Problem details: Go over the lines below, and when one contains the word "yang", copy it.
═══ Extracted entries ═══
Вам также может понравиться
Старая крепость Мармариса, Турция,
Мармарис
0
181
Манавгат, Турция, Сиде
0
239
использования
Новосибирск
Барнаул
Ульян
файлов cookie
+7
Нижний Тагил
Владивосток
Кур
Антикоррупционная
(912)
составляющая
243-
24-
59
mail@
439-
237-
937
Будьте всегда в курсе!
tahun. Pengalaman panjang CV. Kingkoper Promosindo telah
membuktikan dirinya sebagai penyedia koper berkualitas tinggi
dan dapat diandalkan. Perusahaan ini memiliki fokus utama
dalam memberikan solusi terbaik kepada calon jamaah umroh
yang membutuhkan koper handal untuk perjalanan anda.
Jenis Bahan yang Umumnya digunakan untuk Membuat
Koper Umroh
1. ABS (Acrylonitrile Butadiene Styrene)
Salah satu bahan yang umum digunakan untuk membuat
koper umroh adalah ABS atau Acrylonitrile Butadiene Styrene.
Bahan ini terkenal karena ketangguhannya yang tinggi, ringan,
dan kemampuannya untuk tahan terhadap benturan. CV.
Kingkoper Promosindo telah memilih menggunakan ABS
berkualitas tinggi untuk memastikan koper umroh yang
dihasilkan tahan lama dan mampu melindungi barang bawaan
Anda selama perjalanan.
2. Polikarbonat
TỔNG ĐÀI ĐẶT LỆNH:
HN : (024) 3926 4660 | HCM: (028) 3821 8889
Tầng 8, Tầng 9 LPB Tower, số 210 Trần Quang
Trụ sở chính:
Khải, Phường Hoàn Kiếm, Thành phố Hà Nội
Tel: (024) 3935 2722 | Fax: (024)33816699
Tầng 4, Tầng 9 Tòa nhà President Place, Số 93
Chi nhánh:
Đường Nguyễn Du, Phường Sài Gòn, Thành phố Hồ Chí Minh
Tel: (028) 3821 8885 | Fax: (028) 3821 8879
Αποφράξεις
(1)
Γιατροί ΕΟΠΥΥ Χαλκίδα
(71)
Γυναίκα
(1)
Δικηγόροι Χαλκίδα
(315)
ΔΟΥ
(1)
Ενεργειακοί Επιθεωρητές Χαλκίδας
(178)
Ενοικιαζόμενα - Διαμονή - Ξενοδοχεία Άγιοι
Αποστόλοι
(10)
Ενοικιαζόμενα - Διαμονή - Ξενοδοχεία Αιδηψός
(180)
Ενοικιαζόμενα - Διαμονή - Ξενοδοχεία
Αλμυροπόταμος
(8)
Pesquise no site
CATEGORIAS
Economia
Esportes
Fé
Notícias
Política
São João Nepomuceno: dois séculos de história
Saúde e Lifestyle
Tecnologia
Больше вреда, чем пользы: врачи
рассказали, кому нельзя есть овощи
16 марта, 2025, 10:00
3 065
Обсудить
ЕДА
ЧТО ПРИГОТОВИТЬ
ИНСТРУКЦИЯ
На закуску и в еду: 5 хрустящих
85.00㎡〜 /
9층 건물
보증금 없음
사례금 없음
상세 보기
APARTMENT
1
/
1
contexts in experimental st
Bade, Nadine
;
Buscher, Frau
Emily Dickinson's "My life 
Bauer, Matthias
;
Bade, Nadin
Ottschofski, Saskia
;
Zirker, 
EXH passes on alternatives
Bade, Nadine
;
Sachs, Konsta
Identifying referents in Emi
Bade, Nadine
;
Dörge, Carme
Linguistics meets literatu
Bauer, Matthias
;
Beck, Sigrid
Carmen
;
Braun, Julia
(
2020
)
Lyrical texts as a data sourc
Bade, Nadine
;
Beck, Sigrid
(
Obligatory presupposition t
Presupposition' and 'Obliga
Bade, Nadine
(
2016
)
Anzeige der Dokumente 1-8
═══
Answer box:
yang membutuhkan koper handal untuk perjalanan anda.
Jenis Bahan yang Umumnya digunakan untuk Membuat
Salah satu bahan yang umum digunakan untuk membuat
Bahan ini terkenal karena ketangguhannya yang tinggi, ringan,
berkualitas tinggi untuk memastikan koper umroh yang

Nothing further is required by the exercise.